(Supplied text)
Its more to do with the controller and configuration. Eg if your disk
isnt in DMA mode it'll certainly show up

2002-12-19 18:44:07

by martin f krafft

[permalink] [raw]
Subject: Re: 'D' processes on a healthy system?

also sprach Alan Cox <[email protected]> [2002.12.19.2027 +0100]:
> Its more to do with the controller and configuration. Eg if your disk
> isnt in DMA mode it'll certainly show up

Interesting. The 500 MHz system wasn't in DMA mode (and I though I had
it there). I'll continue monitoring it now that I turned it on.

Thank you for your help so far, Alan!

--
.''`. martin f. krafft <[email protected]>
: :' : proud Debian developer, admin, and user
`. `'`
`- Debian - when you have better things to do than fixing a system

NOTE: The pgp.net keyservers and their mirrors are broken!
Get my key here: http://people.debian.org/~madduck/gpg/330c4a75.asc


Attachments:
(No filename) (674.00 B)
(End Supplied text)
(Recorded data)
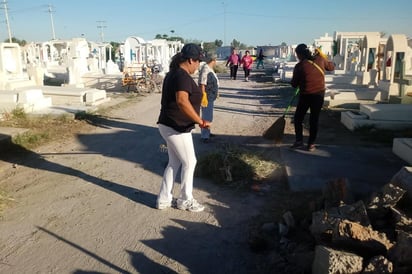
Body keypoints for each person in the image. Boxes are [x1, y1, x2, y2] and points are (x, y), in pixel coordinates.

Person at [156, 43, 210, 212]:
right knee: (190, 162)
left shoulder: (174, 74)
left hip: (168, 124)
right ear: (190, 60)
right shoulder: (182, 76)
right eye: (198, 62)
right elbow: (181, 101)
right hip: (176, 127)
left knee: (175, 162)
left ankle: (164, 199)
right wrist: (200, 121)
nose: (198, 65)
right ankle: (186, 199)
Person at [290, 43, 335, 152]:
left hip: (305, 95)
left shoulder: (300, 66)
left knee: (298, 118)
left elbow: (294, 84)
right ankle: (311, 144)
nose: (297, 57)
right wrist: (324, 57)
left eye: (297, 55)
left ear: (300, 54)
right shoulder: (320, 60)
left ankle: (299, 141)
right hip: (319, 95)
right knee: (314, 119)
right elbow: (331, 67)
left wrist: (300, 80)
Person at [199, 54, 219, 142]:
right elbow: (203, 83)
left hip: (210, 95)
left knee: (209, 116)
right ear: (213, 60)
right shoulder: (205, 69)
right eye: (216, 60)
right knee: (207, 116)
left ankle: (207, 132)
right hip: (207, 96)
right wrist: (203, 95)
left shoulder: (209, 69)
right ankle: (204, 136)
(End Recorded data)
_Exercise A_
Decide whether each statement agrees with the thread about 'D' processes on a healthy system, answering yes or no and quoting the deciding words of that thread: (i) The 500 MHz system was running in DMA mode. (ii) Alan Cox relates the issue more to the controller and configuration. (iii) The pgp.net keyservers and their mirrors are described as working.
_Exercise B_
Resume the thread about 'D' processes on a healthy system, picking up after its final line.

_Reply A_
(i) No: "The 500 MHz system wasn't in DMA mode"
(ii) Yes: "Its more to do with the controller and configuration."
(iii) No: "The pgp.net keyservers and their mirrors are broken!"

_Reply B_
(No filename) (189.00 B)
Download all attachments

2003-01-07 07:54:28

by martin f krafft

[permalink] [raw]
Subject: Re: 'D' processes on a healthy system?

also sprach martin f krafft <[email protected]> [2003.01.07.0901 +0100]:
> this is on an AMD K6-2 500 MHz machine with 160 Mb RAM, 256Mb of swap

sorry, 512 Mb of swap.

the kernel is 2.4.19 with the grsecurity patches. the problem did also
occur with 2.4.12 without the grsecurity patches.

--
Please do not CC me! Mutt (http://www.mutt.org) can handle this automatically.

.''`. martin f. krafft <[email protected]>
: :' : proud Debian developer, admin, and user
`. `'`
`- Debian - when you have better things to do than fixing a system

NOTE: The pgp.net keyservers and their mirrors are broken!
Get my key here: http://people.debian.org/~madduck/gpg/330c4a75.asc


Attachments:
(No filename) (677.00 B)
(No filename) (189.00 B)
Download all attachments

2003-01-07 07:53:18

by martin f krafft

[permalink] [raw]
Subject: Re: 'D' processes on a healthy system?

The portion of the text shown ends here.